*What you should do:*
From the line with "Audit the page" to the final line of the records, every line is to be duplicated exactly, both of those lines included.

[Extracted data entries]
◇ ◇ ◇

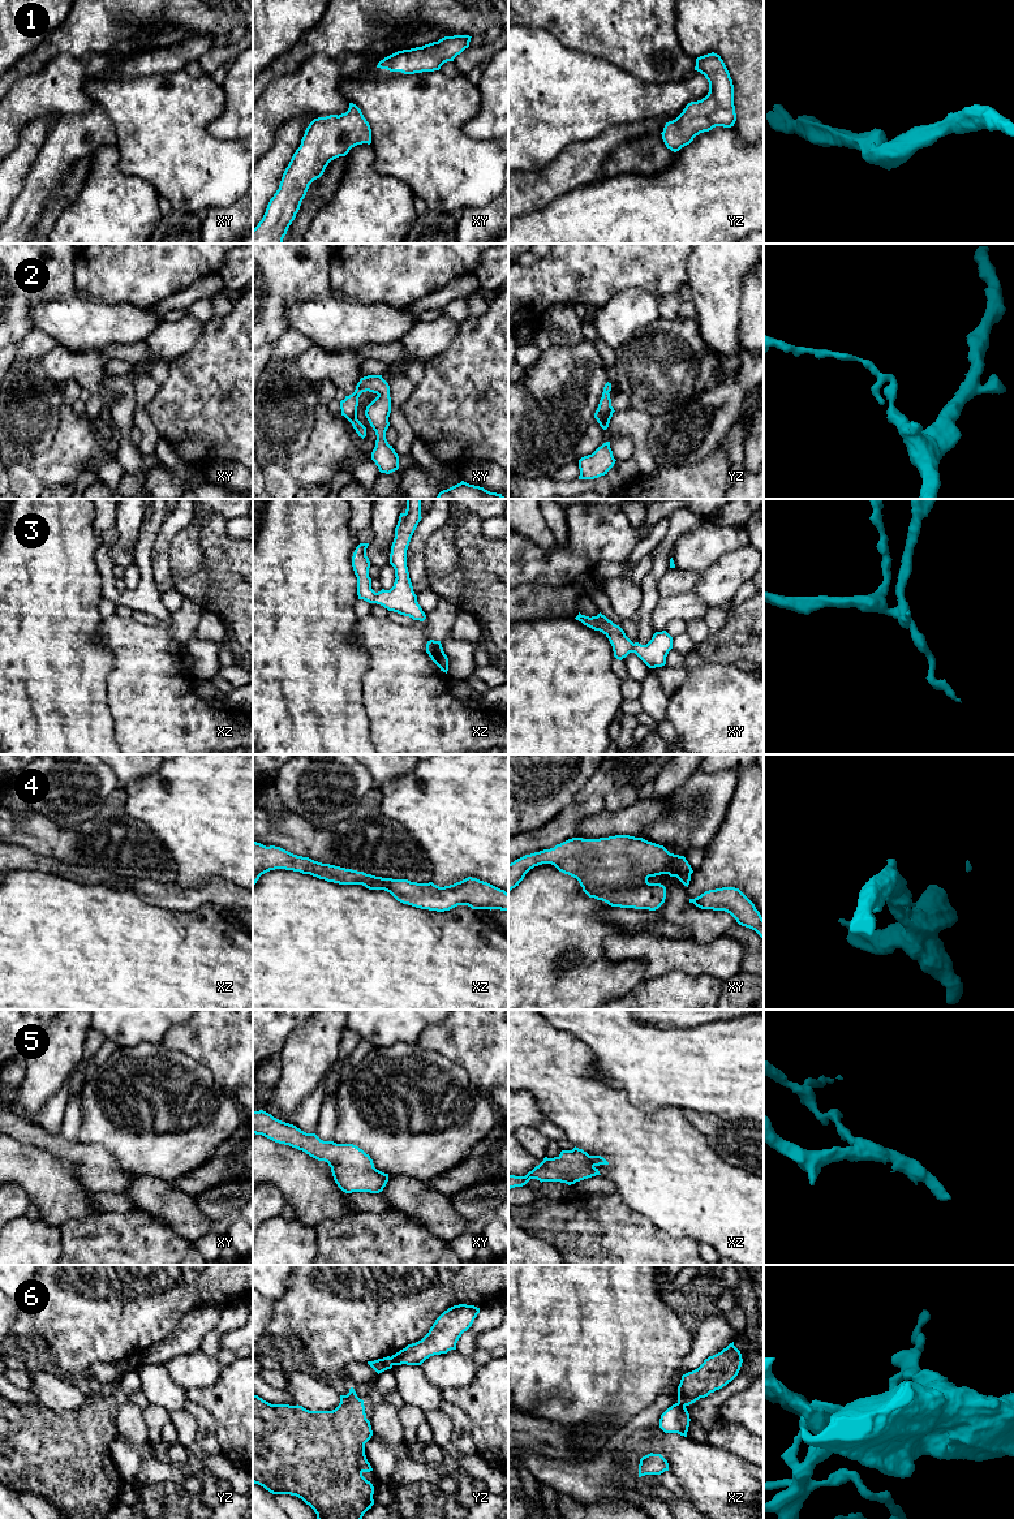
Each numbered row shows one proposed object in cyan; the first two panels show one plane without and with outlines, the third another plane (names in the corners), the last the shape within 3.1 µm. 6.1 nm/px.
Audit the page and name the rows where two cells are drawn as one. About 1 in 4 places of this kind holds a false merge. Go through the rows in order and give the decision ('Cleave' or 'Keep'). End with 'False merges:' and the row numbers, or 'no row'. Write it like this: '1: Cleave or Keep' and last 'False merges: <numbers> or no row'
1: Keep
2: Keep
3: Keep
4: Keep
5: Keep
6: Cleave
False merges: 6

◇ ◇ ◇

*Solution:*
Audit the page and name the rows where two cells are drawn as one. About 1 in 4 places of this kind holds a false merge. Go through the rows in order and give the decision ('Cleave' or 'Keep'). End with 'False merges:' and the row numbers, or 'no row'. Write it like this: '1: Cleave or Keep' and last 'False merges: <numbers> or no row'
1: Keep
2: Keep
3: Keep
4: Keep
5: Keep
6: Cleave
False merges: 6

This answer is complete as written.